* EXERCISE: Reproduce every line of the material below word for word, and leave the pictures out.

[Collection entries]
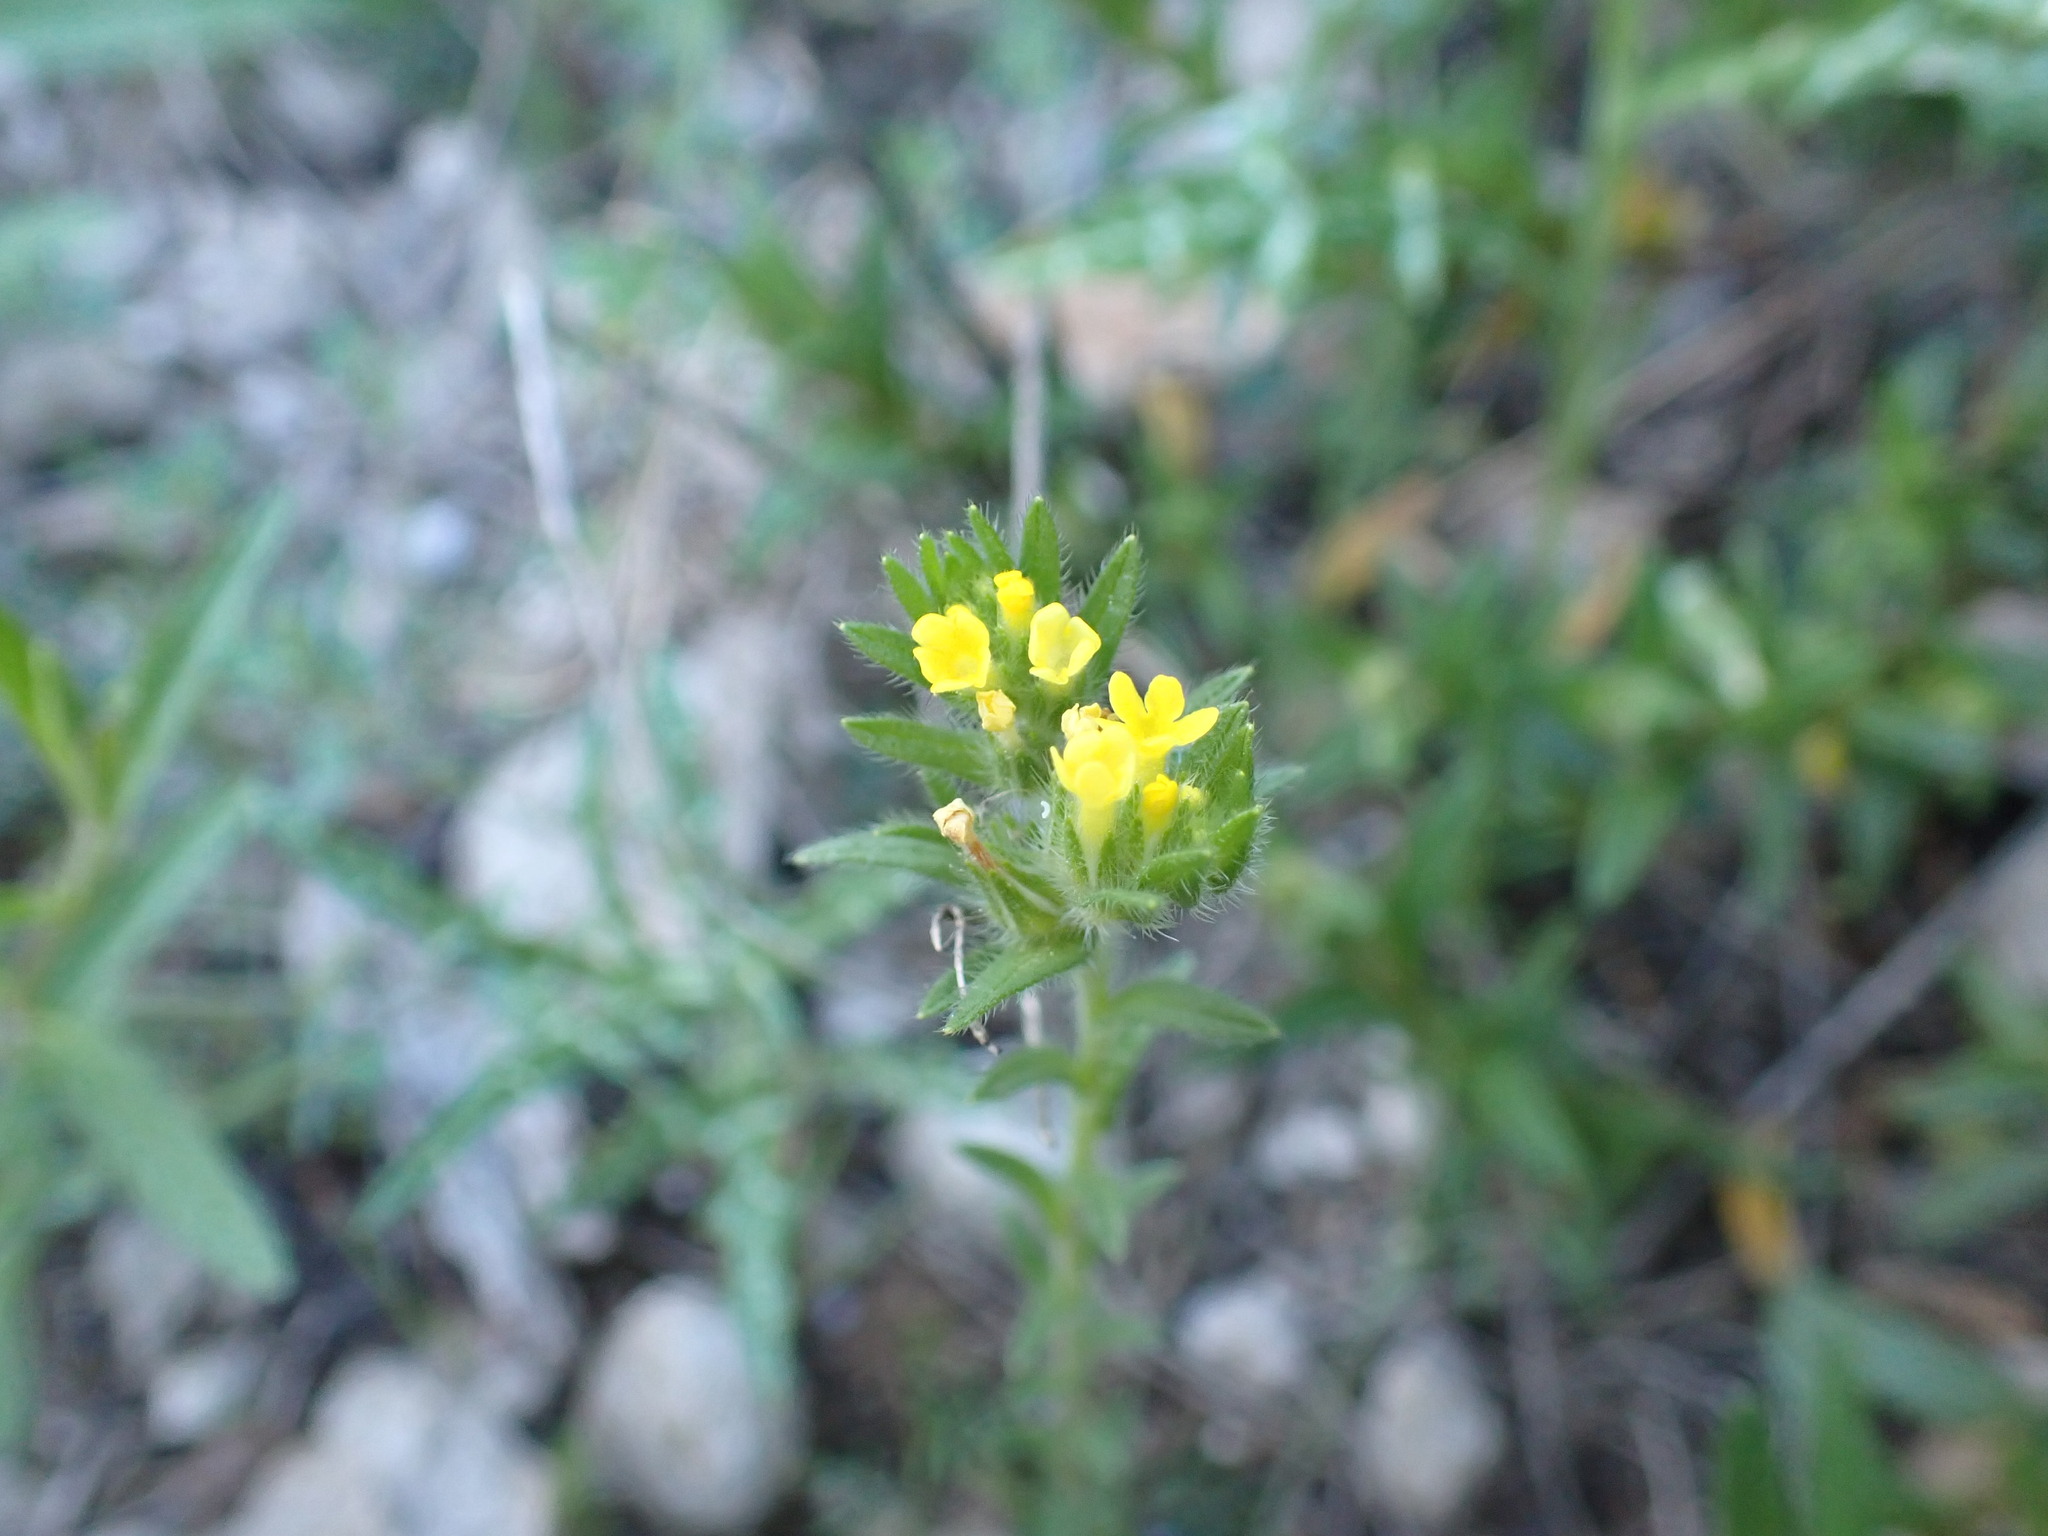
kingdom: Plantae
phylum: Tracheophyta
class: Magnoliopsida
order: Boraginales
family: Boraginaceae
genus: Neatostema
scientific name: Neatostema apulum
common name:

* RESPONSE TO THE EXERCISE:
kingdom: Plantae
phylum: Tracheophyta
class: Magnoliopsida
order: Boraginales
family: Boraginaceae
genus: Neatostema
scientific name: Neatostema apulum
common name:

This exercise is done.